Endocrine Abstracts

Aim: Familial hypercholesterolemia (FH) is an autosomal dominant genetic disease characterized by increased levels of low density lipoprotein cholesterol (LDL-chol). Despite relatively high prevalance and significant association with increased mortality, the awareness of physicians and patients is low and it is an underdiagnosed and undertreated disease. We aimed to detect patients with FH and determine treatment status and compliance.
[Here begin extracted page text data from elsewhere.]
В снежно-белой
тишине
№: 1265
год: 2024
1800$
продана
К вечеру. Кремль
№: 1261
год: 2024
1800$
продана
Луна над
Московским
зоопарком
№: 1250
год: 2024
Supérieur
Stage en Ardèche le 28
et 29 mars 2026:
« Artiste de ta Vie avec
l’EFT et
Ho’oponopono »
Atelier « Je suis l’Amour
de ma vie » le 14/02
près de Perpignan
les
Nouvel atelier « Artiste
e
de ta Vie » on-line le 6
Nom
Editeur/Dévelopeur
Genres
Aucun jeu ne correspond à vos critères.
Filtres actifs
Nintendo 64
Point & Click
Materials and methods: Patients >18 years old and have a serum LDL-chol≥250 mg/dL between January 2010-December 2016 were identified from the database of our hospital. A survey was performed by reaching patients via phone. Demographic features, smoking status, use of alcohol, exercise, presence of cardiovascular disease (CVD), use of medication for dyslipidemia, CVD and high cholesterol levels in the family were questioned. Patients with a serum thyrotrophin≥10 mIU/mL, patients with glomerulonephritis and nephrotic syndrome, patients with high liver enzymes and patients with serum triglyceride >400 mg/dL were excluded. DUTCH lipid diagnostic criteria was used to classify patients.
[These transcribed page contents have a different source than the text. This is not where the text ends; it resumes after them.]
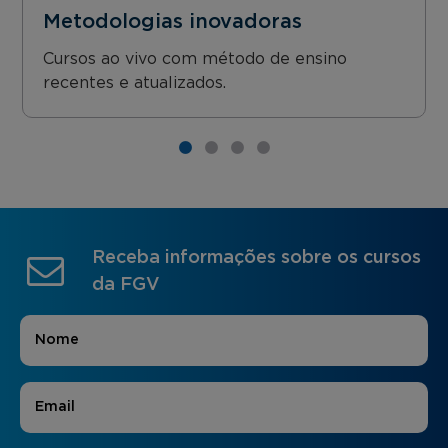
Metodologias inovadoras
Cursos ao vivo com método de ensino
recentes e atualizados.
Receba informações sobre os cursos
da FGV
Nome
*
E-mail
*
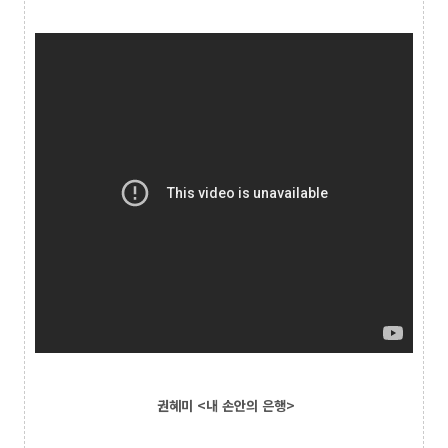
권혜미 <내 손안의 은행>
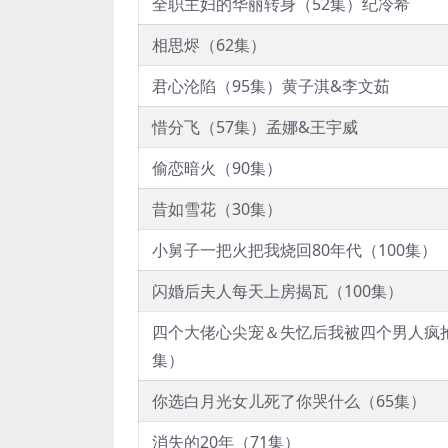
全职主妇的华丽转身（52集）纪冷希
相思烬（62集）
君心沦陷（95集）黄子淇&李文茹
惜分飞（57集）孟娜&王宇威
偷恋暗火（90集）
昔如雪花（30集）
小舅子一把火把我烧回80年代（100集）
闪婚后夫人每天上房揭瓦（100集）
四个大佬心尖宠＆失忆后我被四个男人疯抢
集）
你选白月光女儿死了你哭什么（65集）
消失的20年（71集）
Results: LDL-chol was ≥250 mg/dL in 1918 measurements. When repeated measurements were excluded, 1365 patients were identified. Patients that could not be reached by phone and who refused to interview were excluded and data of 367 patients were analyzed. There were 248 (67.6%) female and 119 (32.4%) male patients and mean age was 50.5±11.66. LDL-chol was ≥330 mg/dL in 50 (13.6%) and 250–329 mg/dL in 317 (86.4%) patients. Mean DUTCH score was 6.36±1.63. 40 (10.9%) patients were classified as definite, 181 (49.3%) as probable and 146 (39.8%) as possible FH. Among patients with definite or probable FH, 84 (38.0%) had CVD. DUTCH scores were 8.09±1.54 and 6.74±1.31 in patients with and without CVD, respectively. Considering all patients, 42% were taking medication for dyslipidemia. Among 213 patients that were not on antilipidemic treatment, 162 (76.1%) stated that medication was never recommended previously, 30 (14.1%) had stopped medication him/herself and 21 (9.8%) had stopped medication with the advice of the physician. 49 (58.3%) definite or probable FH patients with CVD was taking antilipidemic treatment.
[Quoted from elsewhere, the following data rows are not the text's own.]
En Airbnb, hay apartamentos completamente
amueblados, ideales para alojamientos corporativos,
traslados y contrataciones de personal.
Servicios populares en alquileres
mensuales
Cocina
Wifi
Conclusion: A significant proportion of patients with LDL-chol≥250 mg/dL were not taking antilipidemic drugs and other cardiovascular risk factors were not under control. Similar with many other countries, diagnosis and treatment rates of FH patients were very low in our country. Further national studies are required to increase awareness of the disease in both physicians and patients.